--- Dataset records Enclosed Below ---
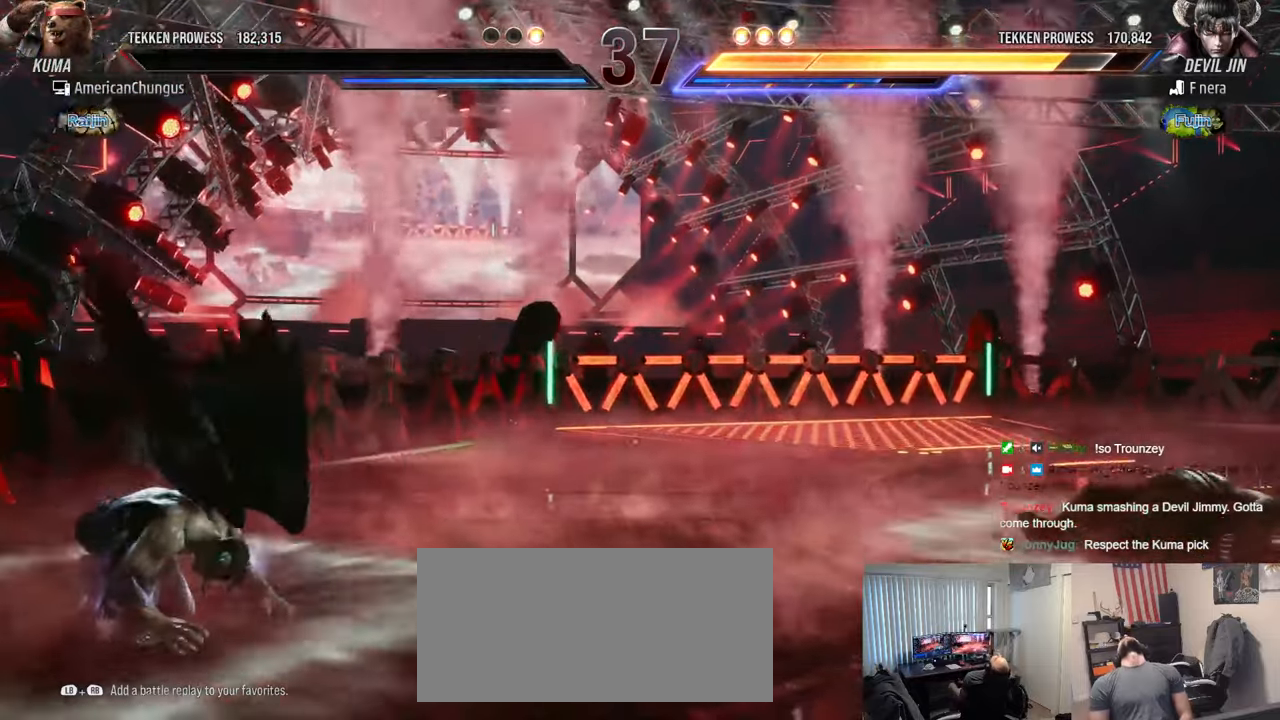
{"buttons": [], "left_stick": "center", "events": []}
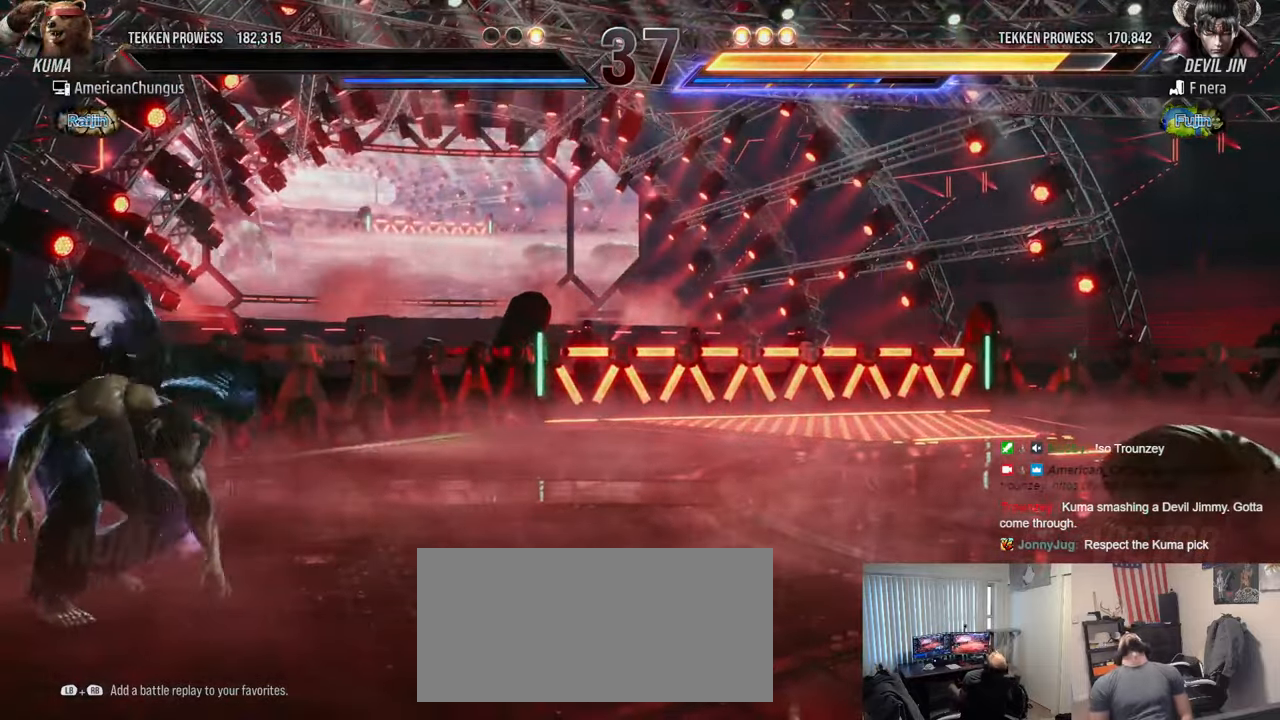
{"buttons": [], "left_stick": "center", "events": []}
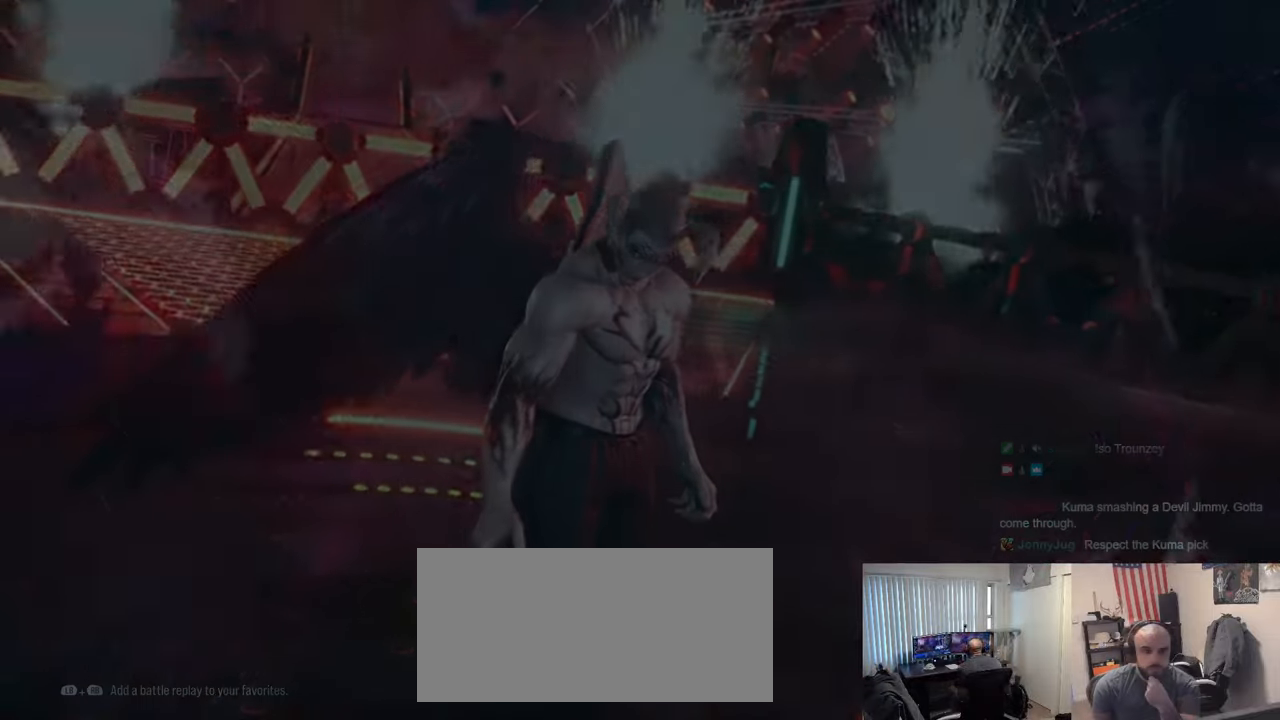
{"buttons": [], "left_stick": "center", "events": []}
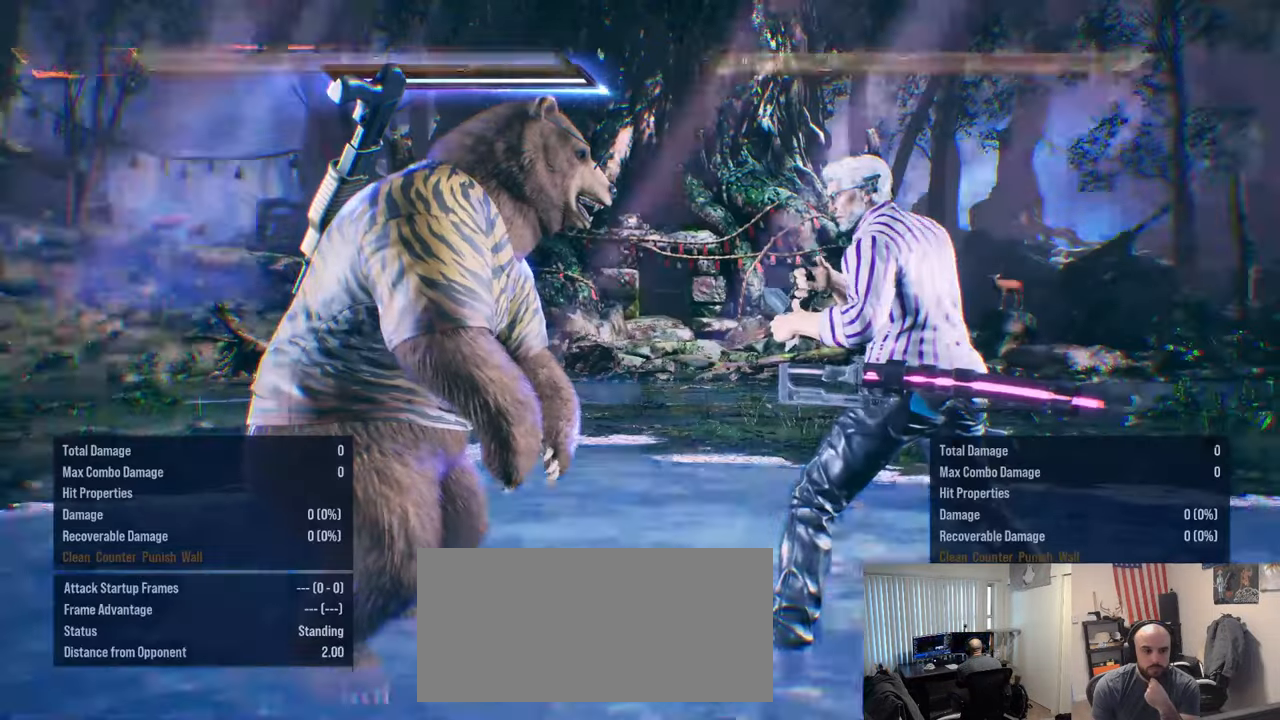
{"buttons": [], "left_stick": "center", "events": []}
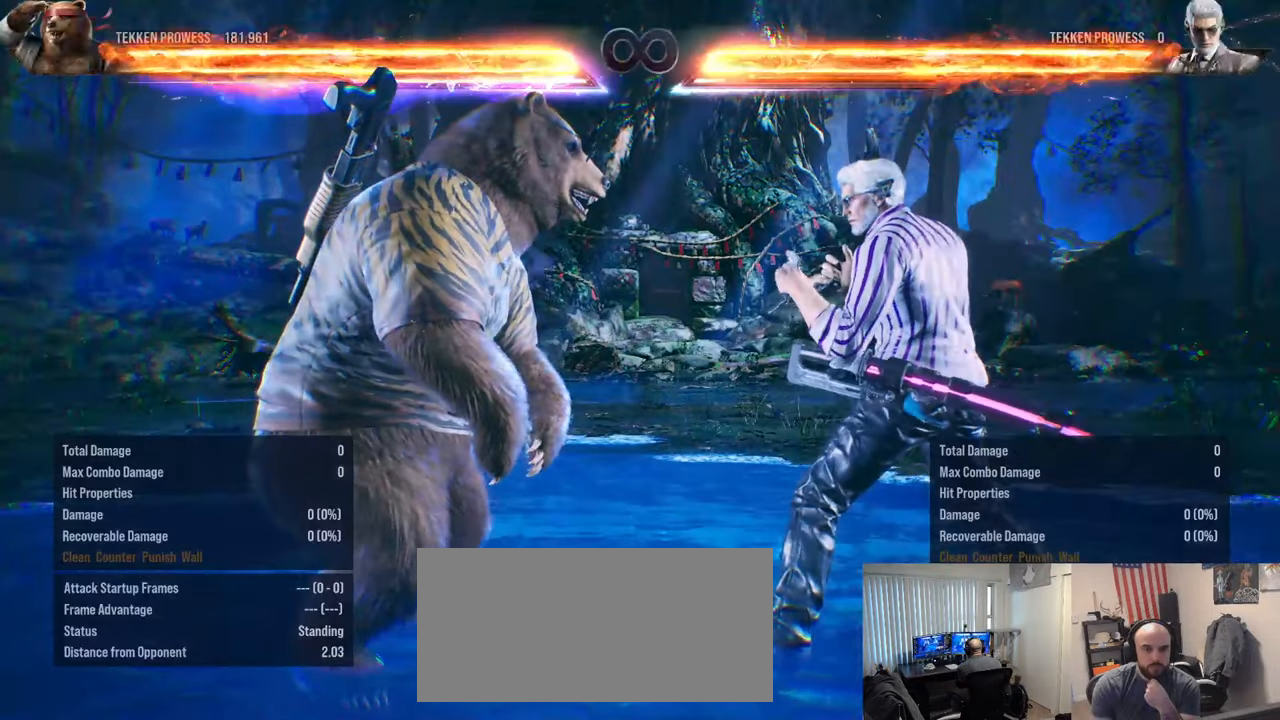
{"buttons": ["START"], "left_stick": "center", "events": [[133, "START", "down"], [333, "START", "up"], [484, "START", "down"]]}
--- End of Enclosed Dataset records ---
Try it: Please give all of the data again, exact and free of pictures.

Problem solution:
{"buttons": [], "left_stick": "center", "events": []}
{"buttons": [], "left_stick": "center", "events": []}
{"buttons": [], "left_stick": "center", "events": []}
{"buttons": [], "left_stick": "center", "events": []}
{"buttons": ["START"], "left_stick": "center", "events": [[133, "START", "down"], [333, "START", "up"], [484, "START", "down"]]}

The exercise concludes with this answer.